You may also remind them once or twice during the meeting to go to Slido, scroll through the submitted questions, and upvote the ones they support or identify with.
To help the team better follow the discussion, display the questions on the screen.
Once the session gets underway, our clients found it useful to highlight the discussed question in fullscreen to make sure everyone’s attention is focused on the subject.
Apart from questions on Slido, we always recommend taking questions live from the floor to keep the interaction personal.
Turn on moderation to review the incoming questions before they go live for everyone to see. If you plan to review and filter the incoming questions, communicate it to the employees upfront. You’ll avoid getting negative feedback and mitigate their disappointment.
6. Acknowledge the tough questions
Running an open Q&A may sometimes tempt people to ask questions with a negative connotation. However, difficult questions are an opportunity to provide valuable context around decisions that have been made.
Often, it is the tough questions that help create a culture of trust. It’s a brave step from leadership to face the difficult questions, and provide clarification and assurance to employees.
But having an open culture doesn’t mean you have to share every single piece of information. Sometimes, it can be harmful.
There are certain things you shouldn’t or may not want to share publicly – such as confidential information or the team’s salaries. “Be upfront here and let your employees know what areas are off-limits and why they are off-limits. It will help to reduce the team frustrations,” advises our Team Lead, Juraj Holub.
7. Appoint a moderator to lead the conversation
It’s more engaging to lead a conversation than to have a speaker read the questions from the screen. So, think of your Q&A as an interview and appoint a person to ask the questions to the executives as if it were a natural discussion.
This has worked amazingly well at our own all-hands meetings.
Before the Q&A, our moderator, Juraj, coordinates with the CEO, Peter, to review the submitted questions and prepare the answers. During the interview, Juraj groups the similar ones together to make the conversation flow naturally.
The outcomes are priceless: the moderator has control over the entire session, ensures the strategic questions get discussed, and draws the right answers from our CEO, Peter, and other executives.
8. Address any outstanding questions in writing
You may receive far more questions than you can handle during a limited Q&A slot. What to do with them?

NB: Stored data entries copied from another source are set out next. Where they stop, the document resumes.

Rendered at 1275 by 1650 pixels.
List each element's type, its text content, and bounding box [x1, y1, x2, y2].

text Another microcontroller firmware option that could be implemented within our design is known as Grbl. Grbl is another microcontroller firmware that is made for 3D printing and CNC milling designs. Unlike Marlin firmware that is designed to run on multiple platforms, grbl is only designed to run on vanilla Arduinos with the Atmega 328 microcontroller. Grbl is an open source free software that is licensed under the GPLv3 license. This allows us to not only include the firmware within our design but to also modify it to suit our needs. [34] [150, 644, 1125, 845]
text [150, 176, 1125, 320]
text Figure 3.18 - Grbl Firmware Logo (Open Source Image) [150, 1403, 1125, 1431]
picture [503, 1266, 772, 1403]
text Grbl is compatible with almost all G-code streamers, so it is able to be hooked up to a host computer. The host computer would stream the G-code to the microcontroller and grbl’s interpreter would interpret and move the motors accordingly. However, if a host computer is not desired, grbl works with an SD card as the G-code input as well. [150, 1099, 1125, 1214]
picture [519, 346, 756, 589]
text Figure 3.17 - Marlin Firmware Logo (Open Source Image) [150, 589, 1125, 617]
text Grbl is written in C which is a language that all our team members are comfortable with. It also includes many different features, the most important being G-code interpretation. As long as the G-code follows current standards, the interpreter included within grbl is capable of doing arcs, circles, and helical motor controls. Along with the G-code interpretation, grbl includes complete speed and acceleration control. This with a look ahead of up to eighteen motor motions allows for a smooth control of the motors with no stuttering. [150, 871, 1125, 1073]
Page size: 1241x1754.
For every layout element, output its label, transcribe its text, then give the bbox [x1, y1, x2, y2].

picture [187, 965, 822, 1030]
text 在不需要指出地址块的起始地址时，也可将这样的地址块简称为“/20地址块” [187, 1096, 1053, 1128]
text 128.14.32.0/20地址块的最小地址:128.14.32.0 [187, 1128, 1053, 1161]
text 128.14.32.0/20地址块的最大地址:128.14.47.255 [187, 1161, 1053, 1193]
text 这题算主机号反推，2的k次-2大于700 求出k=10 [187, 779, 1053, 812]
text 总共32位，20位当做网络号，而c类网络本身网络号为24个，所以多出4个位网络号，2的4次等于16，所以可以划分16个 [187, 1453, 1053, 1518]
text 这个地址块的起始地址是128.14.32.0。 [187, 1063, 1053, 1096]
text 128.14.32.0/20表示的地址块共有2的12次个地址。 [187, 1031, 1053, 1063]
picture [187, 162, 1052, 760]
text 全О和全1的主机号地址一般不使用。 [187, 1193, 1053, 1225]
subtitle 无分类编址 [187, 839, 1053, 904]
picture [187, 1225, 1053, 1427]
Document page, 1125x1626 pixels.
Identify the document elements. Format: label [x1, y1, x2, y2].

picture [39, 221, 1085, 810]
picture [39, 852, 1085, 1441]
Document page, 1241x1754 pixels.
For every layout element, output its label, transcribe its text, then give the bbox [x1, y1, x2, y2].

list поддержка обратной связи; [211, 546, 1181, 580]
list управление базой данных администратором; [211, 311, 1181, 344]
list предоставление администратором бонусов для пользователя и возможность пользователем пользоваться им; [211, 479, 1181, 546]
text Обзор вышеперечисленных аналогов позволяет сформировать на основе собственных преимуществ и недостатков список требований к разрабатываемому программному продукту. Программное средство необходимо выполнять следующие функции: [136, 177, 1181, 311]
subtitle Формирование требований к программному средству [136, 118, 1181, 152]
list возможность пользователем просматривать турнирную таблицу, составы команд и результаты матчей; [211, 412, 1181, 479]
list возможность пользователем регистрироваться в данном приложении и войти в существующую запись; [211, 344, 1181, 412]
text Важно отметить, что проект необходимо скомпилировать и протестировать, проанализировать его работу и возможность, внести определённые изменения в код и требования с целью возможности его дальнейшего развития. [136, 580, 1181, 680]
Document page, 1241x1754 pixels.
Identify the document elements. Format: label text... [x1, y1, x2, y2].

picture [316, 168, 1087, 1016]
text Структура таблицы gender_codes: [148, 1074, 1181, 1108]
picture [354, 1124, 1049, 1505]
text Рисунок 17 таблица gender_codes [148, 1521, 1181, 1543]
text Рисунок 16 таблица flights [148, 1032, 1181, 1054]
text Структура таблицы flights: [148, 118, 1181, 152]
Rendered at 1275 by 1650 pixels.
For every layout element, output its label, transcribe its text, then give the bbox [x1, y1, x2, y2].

Instead of ending the discussion there, take it a step further and answer the remaining questions after the meeting in writing.
Many of our clients lead by example. For instance, the CEO of a large financial institution sends an email with a response to every employee who posted his or her question via Slido with their name.
Marks & Spencer follows another strategy: “We had way more questions than we could handle in 20 minutes, but the beauty of Slido is that we knew that we could take away those 30 or 40 questions that we didn’t get to answer and come back to them later at our team meetings.”
You can also share the answers in your internal communications channels. For example, after our all-hands meeting, our Internal Comms Manager reaches out to the relevant leaders, waits for their responses, and then shares them with our team on Slack.
9. Be brave
As a bonus tip, we’d love to encourage and support you. Yes, it takes courage to open to employees’ questions. Especially to anonymous questions. Above all, it takes buy-in from your company’s leaders.
But, if you want to build a healthy company culture, not shying away from employees’ questions is an important step towards it.
An open Q&A builds trust and helps you create a more transparent and open work environment. You’ll be able to clear up misunderstandings and get insights into sentiments and emotions that may be running beneath the surface.
And all that is worth the effort.
Over to you
A well-facilitated Q&A at your all-hands meeting is a critical tool for ensuring your employees get heard. Use the tips above to run an effective Q&A from start to finish, address the most important issues and build alignment across the entire company.